━━━━━ DOCUMENT PASSAGE
In the name of the Father, Son, and Holy Spirit.  Amen.

It will surprise no one to hear me say, this is a difficult text.  And it is a particularly troubling gospel reading for anyone who has gone through the soul-crushing meat grinder we call “divorce.”  And, sadly, this gospel text is easy for people to hijack for the purpose of making things worse for those who have been divorced, or who are about to be divorced.  Because some people like to quote little pieces of scripture out of context with the goal of making other people feel bad.  (You know, like Jesus always tells us to do.)

You’re probably familiar with the quote from Alice Roosevelt Longworth:  If you haven’t got anything nice to say, come sit by me.  That of course is a clever riff on the age-old wisdom, If you haven’t got anything nice to say, don’t say anything at all.  You could imagine saying that to your kids, right?  If you’re like me, you already have said that to your kids.  If you haven’t got anything nice to say, don’t say anything at all.
━━━━━━━━━━
━━━━━ DATA PROVIDED
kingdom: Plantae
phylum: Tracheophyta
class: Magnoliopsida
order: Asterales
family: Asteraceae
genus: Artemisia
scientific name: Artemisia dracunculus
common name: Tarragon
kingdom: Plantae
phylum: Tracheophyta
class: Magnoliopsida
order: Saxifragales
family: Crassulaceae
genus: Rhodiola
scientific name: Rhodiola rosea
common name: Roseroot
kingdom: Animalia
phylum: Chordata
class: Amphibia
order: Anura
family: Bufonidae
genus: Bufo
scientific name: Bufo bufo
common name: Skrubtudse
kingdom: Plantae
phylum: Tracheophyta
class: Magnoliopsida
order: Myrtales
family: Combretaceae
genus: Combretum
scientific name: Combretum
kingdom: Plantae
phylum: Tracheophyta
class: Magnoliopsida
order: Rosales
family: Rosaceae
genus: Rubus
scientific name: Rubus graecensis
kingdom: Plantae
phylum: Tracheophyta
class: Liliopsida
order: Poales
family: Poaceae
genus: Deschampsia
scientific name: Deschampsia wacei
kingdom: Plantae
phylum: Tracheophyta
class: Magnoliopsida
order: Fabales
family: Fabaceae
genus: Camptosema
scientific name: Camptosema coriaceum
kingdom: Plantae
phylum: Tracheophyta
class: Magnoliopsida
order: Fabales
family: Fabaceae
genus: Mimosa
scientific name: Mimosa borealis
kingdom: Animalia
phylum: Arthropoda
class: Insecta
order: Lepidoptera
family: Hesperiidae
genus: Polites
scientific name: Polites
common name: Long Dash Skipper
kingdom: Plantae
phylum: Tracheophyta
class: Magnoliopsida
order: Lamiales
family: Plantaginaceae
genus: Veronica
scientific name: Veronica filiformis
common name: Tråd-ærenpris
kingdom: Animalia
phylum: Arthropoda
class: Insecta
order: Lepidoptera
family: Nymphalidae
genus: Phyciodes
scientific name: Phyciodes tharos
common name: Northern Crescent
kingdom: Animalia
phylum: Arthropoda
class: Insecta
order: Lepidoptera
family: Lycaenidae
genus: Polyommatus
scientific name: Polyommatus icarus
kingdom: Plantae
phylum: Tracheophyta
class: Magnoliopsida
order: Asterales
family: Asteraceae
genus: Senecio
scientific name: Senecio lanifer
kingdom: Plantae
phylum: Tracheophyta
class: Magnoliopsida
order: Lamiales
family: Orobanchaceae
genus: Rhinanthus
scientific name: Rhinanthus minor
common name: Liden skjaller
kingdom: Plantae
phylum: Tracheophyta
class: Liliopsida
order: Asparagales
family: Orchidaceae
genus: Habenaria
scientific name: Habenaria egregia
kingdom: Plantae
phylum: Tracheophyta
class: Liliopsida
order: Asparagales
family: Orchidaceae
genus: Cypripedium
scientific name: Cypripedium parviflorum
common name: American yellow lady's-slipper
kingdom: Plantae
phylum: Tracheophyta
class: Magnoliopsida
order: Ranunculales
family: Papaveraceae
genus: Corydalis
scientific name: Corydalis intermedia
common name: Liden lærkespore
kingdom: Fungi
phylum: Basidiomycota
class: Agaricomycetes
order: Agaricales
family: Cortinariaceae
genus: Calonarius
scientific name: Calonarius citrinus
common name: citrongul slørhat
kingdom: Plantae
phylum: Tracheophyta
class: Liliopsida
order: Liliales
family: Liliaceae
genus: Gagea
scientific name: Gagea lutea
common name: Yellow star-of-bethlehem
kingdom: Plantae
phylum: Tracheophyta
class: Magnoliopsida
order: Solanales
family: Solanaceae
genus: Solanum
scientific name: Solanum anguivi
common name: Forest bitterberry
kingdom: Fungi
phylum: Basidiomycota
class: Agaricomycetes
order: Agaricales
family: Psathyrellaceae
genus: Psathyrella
━━━━━━━━━━
PROBLEMS TO SOLVE >>
**A)** In one to three sentences, explain why the sermon excerpt says this gospel text is easy to hijack.
**B)** Please reproduce the sermon excerpt from "It will surprise" to "tells us to do.)".
Nothing in the data records is needed for this work.

TASK-BY-TASK OUTPUTS >>
**A)** The text can be hijacked to make things worse for people who have been divorced or are about to be, because some people like to quote little pieces of scripture out of context with the goal of making others feel bad.

**B)**
It will surprise no one to hear me say, this is a difficult text.  And it is a particularly troubling gospel reading for anyone who has gone through the soul-crushing meat grinder we call “divorce.”  And, sadly, this gospel text is easy for people to hijack for the purpose of making things worse for those who have been divorced, or who are about to be divorced.  Because some people like to quote little pieces of scripture out of context with the goal of making other people feel bad.  (You know, like Jesus always tells us to do.)